(Your goal)
Print the entire listing below word for word, excluding its pictures.
________
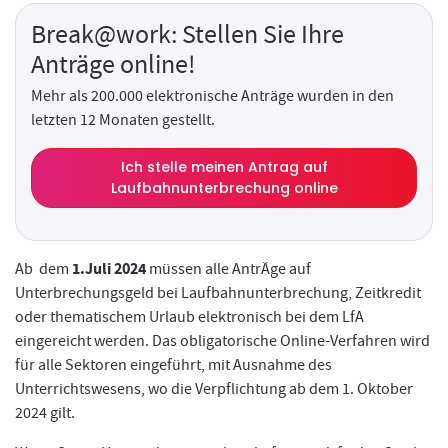
Break@work: Stellen Sie Ihre
Anträge online!
Mehr als 200.000 elektronische Anträge wurden in den
letzten 12 Monaten gestellt.
Ich stelle meinen Antrag auf
Laufbahnunterbrechung online
1.Juli 2024
Ab dem
müssen alle AntrÄge auf
Unterbrechungsgeld bei Laufbahnunterbrechung, Zeitkredit
oder thematischem Urlaub elektronisch bei dem LfA
eingereicht werden. Das obligatorische Online-Verfahren wird
für alle Sektoren eingeführt, mit Ausnahme des
Unterrichtswesens, wo die Verpflichtung ab dem 1. Oktober
2024 gilt.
________
(Answer section)
Break@work: Stellen Sie Ihre
Anträge online!
Mehr als 200.000 elektronische Anträge wurden in den
letzten 12 Monaten gestellt.
Ich stelle meinen Antrag auf
Laufbahnunterbrechung online
1.Juli 2024
Ab dem
müssen alle AntrÄge auf
Unterbrechungsgeld bei Laufbahnunterbrechung, Zeitkredit
oder thematischem Urlaub elektronisch bei dem LfA
eingereicht werden. Das obligatorische Online-Verfahren wird
für alle Sektoren eingeführt, mit Ausnahme des
Unterrichtswesens, wo die Verpflichtung ab dem 1. Oktober
2024 gilt.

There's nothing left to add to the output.